-- begin TEXT --

In particular, we explained at paragraph 6.5 of the final report how we had taken into account the differentiation between Cineworld and Picturehouse in our analysis of the impact of the merger. Similarly, we responded to your specific and interesting point on the effect of Cineworld’s Unlimited Scheme directly in the final report at paragraph 6.55.
So the first thing I did was go back to paragraph 6.5.
We recognize that the nature of competition between Cineworld and Picturehouse may be different from that between the operators of multiplexes, due to differences between the product offerings of Cineworld and Picturehouse. We take account of this differentiation between the parties’ cinemas in our analysis of the competitive effects of the transaction in each local area. This is reflected in particular in the range of evidence we examine to reach a view. For example, if Picturehouse customers are unlikely to attend Cineworld cinemas in a given area, then this should be reflected in the survey results showing low diversion ratios from Picturehouse to Cineworld in that area.
So they have recognised that the competition between Cineworld and Picturehouse is different. In other words, Cineworld and Picturehouses have an offering that is different enough to create a difference in competition between those two in isolation, but not different enough when compared to other operators: consequently they are both still in competition with all other operators. WHAT?! (There is also a point there about the diversion ratios, but I’ll come on to that shortly.)
Now to paragraph 6.55.

-- end TEXT --
-- begin ENTRIES PROVIDED --

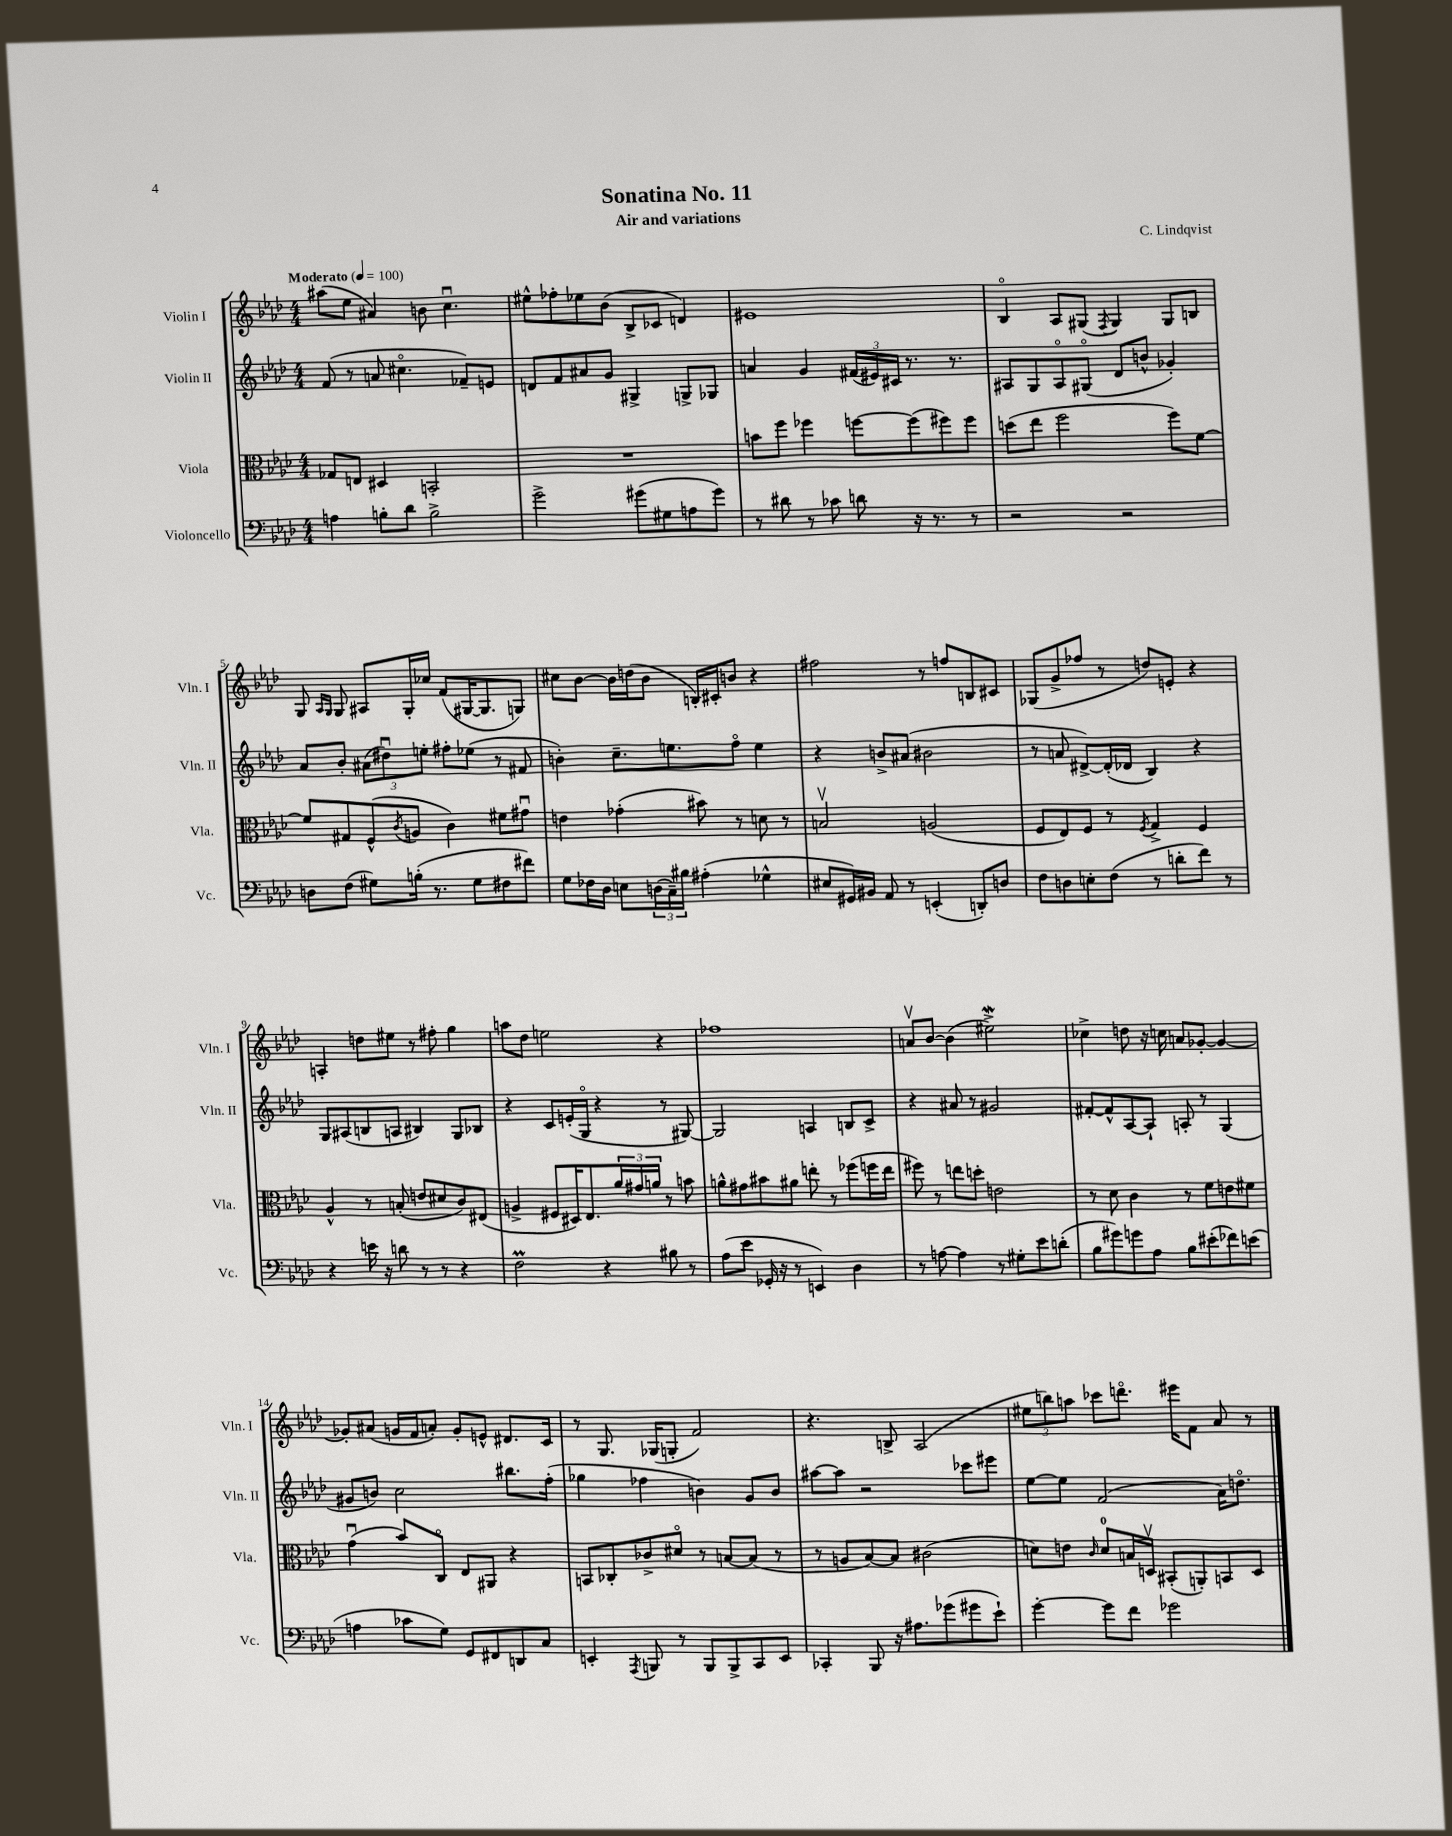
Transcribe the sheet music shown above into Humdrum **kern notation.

**kern	**kern	**kern	**kern
*part4	*part3	*part2	*part1
*staff4	*staff3	*staff2	*staff1
*I"Violoncello	*I"Viola	*I"Violin II	*I"Violin I
*I'Vc.	*I'Vla.	*I'Vln. II	*I'Vln. I
*clefF4	*clefC3	*clefG2	*clefG2
*k[b-e-a-d-]	*k[b-e-a-d-]	*k[b-e-a-d-]	*k[b-e-a-d-]
*M4/4	*M4/4	*M4/4	*M4/4
*MM100	*MM100	*MM100	*MM100
=1	=1	=1	=1
!	!	!	!LO:TX:a:B:t=Moderato
4An\	8G-X/L	(8f/	(8aa#X\L
.	8En/J	8r	8ee-\J
8Bn'\L	4D#X/	8an/	4a#X/)
8d-\J	.	4.cc#X\	.
2B^\	2BBn'/	.	8bn\
.	.	.	4.ccu\
.	.	8f-X~/L)	.
.	.	8en/J	.
=2	=2	=2	=2
2g^\	1r	8dn/L	8ee#X^^\L
.	.	8f/	8ff-X'\
.	.	8a#X/	8ee-X\
.	.	8g/J	(8b-\J
(8g#X\L	.	4G#X^/	8B-^/L
8G#X\	.	.	8c-X/J
8An\	.	8Gn^/L	4dn/)
8g#\J)	.	8G-X/J	.
=3	=3	=3	=3
8r	8bn\L	4an/	1e#X
8d#X\	8ff\J	.	.
8r	4ff-X\	4g/	.
8c-X\	.	.	.
8dn\	[8ffn\L	(24f#X/LL	.
.	.	24e#X/)	.
.	.	24c#X/JJ	.
16r	(8ff\]	8.r	.
8.r	.	.	.
.	8ff#X\)	.	.
.	.	8.r	.
8r	8ff#\J	.	.
=4	=4	=4	=4
2r	(8ddn\L	8A#X/L	4B-/
.	8ee-\J	8G/	.
.	2ff\	8A#/	8A-/L
.	.	(8G#X/J	(8G#X/J
.	.	.	8qF/
2r	.	8d-/L	4G#/)
.	.	8bn^^/J	.
.	8ff\L)	4g-X'/)	8G#/L
.	[8f\J	.	8Bn/J
!!LO:LB:g=z
=5	=5	=5	=5
8Dn\L	8f/L]	8a-/L	8G/
.	.	.	16qqA-/LL
.	.	.	16qqG/JJ
(8F\J	8G#X/	8b-'/J	8G/
8G#X\L)	(8F^^/	(12a#X\L	8A#X/L
.	.	12dd#Xu\)	.
.	8qc/	.	.
(16Bn'\Jk	8An/J	.	16G'/L
.	.	12een'\J	.
8.r	.	.	16cc-X/JJ
.	4c\)	8ff#X'\L	(8f/L
8G#\L	.	(8ee-X\J	[16G#X/K
.	.	.	8.G#/]
8F#X\	8f#X\L	8r	.
8f#X\J)	8g#Xu\J	8f#X/	8Gn/J)
=6	=6	=6	=6
8G\L	4en\	4bn'\)	8cc#X\L
16F-X\L	.	.	[8b-\J
16D-\JJ	.	.	.
8En\L	(4g-X'\	8.cc~\L	16b-\LL]
.	.	.	(16ddn\J
(24Dn\L	.	.	8b-\J
24C~\)	.	.	.
.	.	8.een\	.
24B#X\JJ	.	.	.
(4A#X'\	8b#X\)	.	16Bn'/LL)
.	.	.	16c#X'/J
.	8r	8ff\J	8bn/J
4G-X^^\	8dn\	4ee\	4r
.	8r	.	.
=7	=7	=7	=7
8E#X/L	2Bnv/	4r	2ff#X\
16GG#X/L)	.	.	.
16BB#X/JJ	.	.	.
8AA-/	.	8bn^/L	.
8r	.	(8a#X/J	.
(4EEn'/	(2An/	2b#X\	8r
.	.	.	8ffn/L
8DDn'/L)	.	.	8Bn/
8Dn/J	.	.	8c#X/J
=8	=8	=8	=8
8F\L	8F/L	8r	(8G-X/L
8Dn\	8E-/)	8an/	8g^/
8En'\	8F/J	[8d#X^/L)	8ff-X/J
(8F\J	8r	(16d#'/L]	8r
.	.	16d-X/JJ	.
.	8qF/	.	.
8r	4G^/	4B-/)	8ddn/L)
8dn'\L	.	.	8en'/J
8f\J)	4F/	4r	4r
8r	.	.	.
!!LO:LB:g=z
=9	=9	=9	=9
4r	4A-^^/	8G/L	4An'/
.	.	(8A#X/	.
16en\	8r	8Bn/	8ddn\L
16r	.	.	.
8dn\	(8Bn'/	8An/J	8ee#X\J
8r	8en/L	4B#X/)	8r
8r	8d#X/	.	8ff#X'\
4r	8c/)	8G/L	4gg\
.	(8E#X/J	8B-X/J	.
=10	=10	=10	=10
2FM\	4An^/	4r	8aan\L
.	.	.	8dd-\J
.	8F#X/L	8c/L	2een\
.	16D#X/K)	(16en'/L	.
.	8.E-/	16G/JJ	.
4r	.	4r	.
.	24a-/L	.	.
.	24g#X/	.	.
.	24an/JJ	.	.
8B#X\	8r	8r	4r
8r	8bn\	[8G#X/)	.
=11	=11	=11	=11
(8A-\L	8an^^\L	2G#/]	1ff-X
8e-\J	8g#X\	.	.
16GG-X'/	8b#X\	.	.
16r	.	.	.
8r	8a#X\J	.	.
4EEn/)	8een'\	4An/	.
.	8r	.	.
4D-\	(8ff-X\L	8Bn/L	.
.	16ffn\L	8c^/J	.
.	16ee\JJ	.	.
=12	=12	=12	=12
8r	8ff#X\)	4r	8anv/L
[8An\	8r	.	[8b-/J
4A\]	8een\L	8a#X/	(4b-\]
.	8ddn'\J	8r	.
8r	2en\	2g#X/	2ee#XW^\)
8G#X'\L	.	.	.
8e-\	.	.	.
(8dn'\J	.	.	.
=13	=13	=13	=13
8B-\L	8r	[8f#X'/L	4cc-X^\
8g#X\)	8d-\	8f#^^/]	.
8gn\	4c\	[8A-/	8ddn\
8A-\J	.	8A-`/J]	16r
.	.	.	16ccn\
8B-\L	8r	8An'/	8an/L
(8e#X'\	8f\L	8r	[8g-X'/J
8f-X\)	8en\	(4G/	4g-/_
(8en\J	8f#X\J	.	.
!!LO:LB:g=z
=14	=14	=14	=14
4An\	(4gu\	8g#X/L	8g-X'/L]
.	.	8bn/J)	(8a#X/J
8c-X\L	8b-/L)	2cc\	16gn/LL
.	.	.	16f/J
8G\J)	8C/J	.	8an'/J)
8GG/L	8E-/L	.	8g'/L
8FF#X/	8AA#X/J	.	8en^^/J
8DDn/	4r	8.bb#X\L	8.d#X/L
8C/J	.	.	.
.	.	(16ff'\Jk	16c/Jk
=15	=15	=15	=15
4EEn'/	8BBn/L	4gg-X\	8r
.	8C-X'/	.	8.G/
8qAAA-/	.	.	.
8BBBn/	8c-X^/	4ff-X\	.
.	.	.	(16G-X/KL
8r	8d#X/J	.	8Gn'/J
8BBB/L	8r	4bn\)	2f/)
8BBB^/	[8Bn/L	.	.
8CC/	(8B/J]	8g/L	.
8EE/J	8r	8b/J	.
=16	=16	=16	=16
4CC-X'/	8r	[8aa#X\L	4.r
.	8An/L	8aa#\J]	.
8BBB-/	[8B-/)	2r	.
16r	8B-/J]	.	8Bn^/
8.A#X\L	.	.	.
.	(2c#X\	.	(2A-/
(8g-X\	.	.	.
8g#X\	.	8ccc-X\L	.
8e-`\J)	.	8eee#X\J	.
=17	=17	=17	=17
[4g'\	8dn\L)	[8ee-\L	12ee#X\L
.	.	.	12bbn\)
.	8en\J	8ee-\J]	.
.	.	.	12aan\J
.	16qqc/	.	.
8g\L]	8d/L	(2f/	8ccc-X\L
8f\J	16Bn/L	.	8.dddn\J
.	16Dnv/JJ	.	.
2g-X\	(8BB#X'/L	.	.
.	.	.	16eee#X\KL
.	8AAn'/)	.	8f\J
.	8BBn/	16a-\KL)	8a-/
.	.	8.ddn\J	.
.	8D/J	.	8r
==	==	==	==
*-	*-	*-	*-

-- end ENTRIES PROVIDED --

■ THE TASKS:
a – The merger text quotes a paragraph that begins "We recognize that the nature of competition". List the claims that paragraph makes, one per sentence.
b – According to the merger text, which paragraph of the final report responded to the point about Cineworld's Unlimited Scheme?
c – Shorten the paragraph of the merger text that begins "So they have recognised", keeping its main facts.

■ CORRECT ANSWERS:
a –
- Competition between Cineworld and Picturehouse may differ from competition between multiplex operators, because the two companies' product offerings differ.
- This differentiation between the parties' cinemas is taken into account in the analysis of the transaction's competitive effects in each local area.
- This is reflected in the range of evidence examined to reach a view.
- If Picturehouse customers are unlikely to attend Cineworld cinemas in an area, the survey results should show low diversion ratios from Picturehouse to Cineworld there.

b – Paragraph 6.55.

c – The writer notes that the report accepts that competition between Cineworld and Picturehouse is different. As the writer reads it, their offerings are different enough to change how the two compete with each other, but not different enough from other operators, so both still compete with all of them. The writer finds this baffling and will return to the diversion ratios later.